# Reviews of Dr. Ellen's "Light Your Fire" (His Fire / Her Fire) Programs



## Chris H.

This thread is for reviews of Dr. Ellen Kreidman's Light Your Fire Programs. While I've had the opportunity to review both of these programs, this thread is posted in hopes that others will write their experience as well.
http://www.LightYourFire.com 
Ellen sent me both programs, and I've had a chance to listen to them and read the workbooks. Dr. Ellen has two separate programs - one designed specifically for women and one designed specifically for men, hence the "Light His Fire" / "Light Her Fire" names. This is different from many of the other self-help relationship programs available that provide one product designed to help both men and women. 

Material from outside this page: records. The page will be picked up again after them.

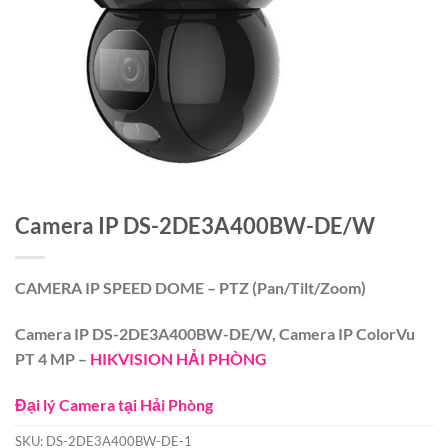
Camera IP DS-2DE3A400BW-DE/W
CAMERA IP SPEED DOME – PTZ (Pan/Tilt/Zoom)
Camera IP DS-2DE3A400BW-DE/W, Camera IP ColorVu
PT 4 MP –
HIKVISION HẢI PHÒNG
Đại lý Camera tại Hải Phòng
SKU:
DS-2DE3A400BW-DE-1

Is this better or worse? I think better, but it could probably be dependent on how much you and your partner fall into the stereotypical male / female roles. For most couples, this will be great. It helps communication by understanding how you and your partner think, and gives down-to-earth advice about ways to handle different situations.

Each LightYourFire program comes with 12 CD's and a workbook. Like all marriage help, it will only work if you "work it" (follow the suggestions they give). I'm confident after listening though, that this program has great promise.

Dr. Ellen also suggests to watch her free 22 minute video (click here), or listen to the audio version (click here), if you're interested in the product.


----------



## Russell

I have to say, this program helped save my marriage. Definately worth the small investment if you are serious about helping your own marriage.

The ultimate factor in saving your marriage though, is you.


----------



## Amplexor

Russell	

Long time, no post. Glad to hear things are better. Give us an update.


----------